Stored data entries:

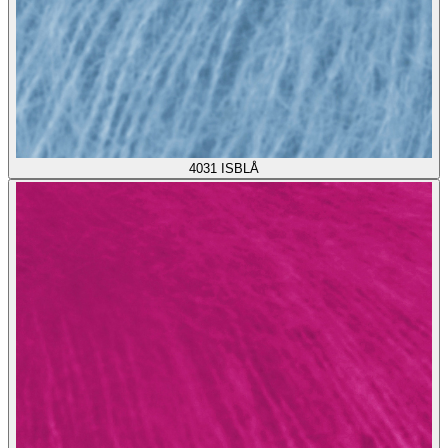
4031
ISBLÅ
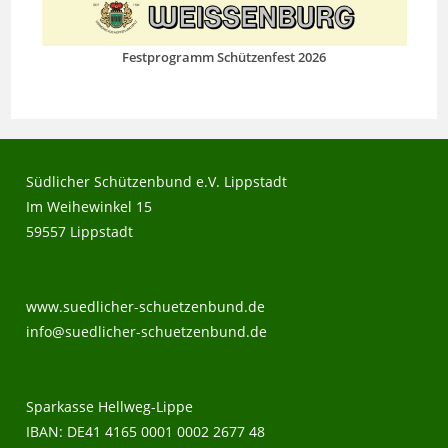
Festprogramm Schützenfest 2026
Südlicher Schützenbund e.V. Lippstadt
Im Weihewinkel 15
59557 Lippstadt
www.suedlicher-schuetzenbund.de
info@suedlicher-schuetzenbund.de
Sparkasse Hellweg-Lippe
IBAN: DE41 4165 0001 0002 2677 48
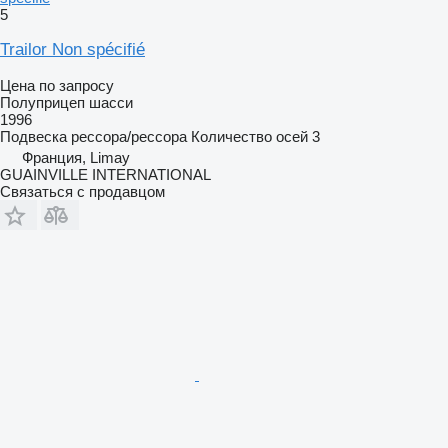
5
Trailor Non spécifié
Цена по запросу
Полуприцеп шасси
1996
Подвеска
рессора/рессора
Количество осей
3
Франция, Limay
GUAINVILLE INTERNATIONAL
Связаться с продавцом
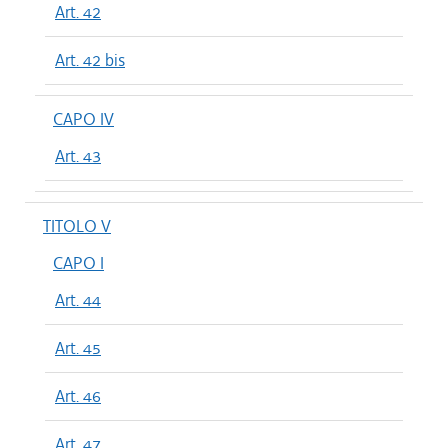
Art. 42
Art. 42 bis
CAPO IV
Art. 43
TITOLO V
CAPO I
Art. 44
Art. 45
Art. 46
Art. 47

Your task »
Print exactly the lines from the line with "Sparkasse Hellweg-Lippe" through the end of the data, both ends included, and print no pictures.

Output of the exercise »
Sparkasse Hellweg-Lippe
IBAN: DE41 4165 0001 0002 2677 48
5
Trailor Non spécifié
Цена по запросу
Полуприцеп шасси
1996
Подвеска
рессора/рессора
Количество осей
3
Франция, Limay
GUAINVILLE INTERNATIONAL
Связаться с продавцом
Art. 42
Art. 42 bis
CAPO IV
Art. 43
TITOLO V
CAPO I
Art. 44
Art. 45
Art. 46
Art. 47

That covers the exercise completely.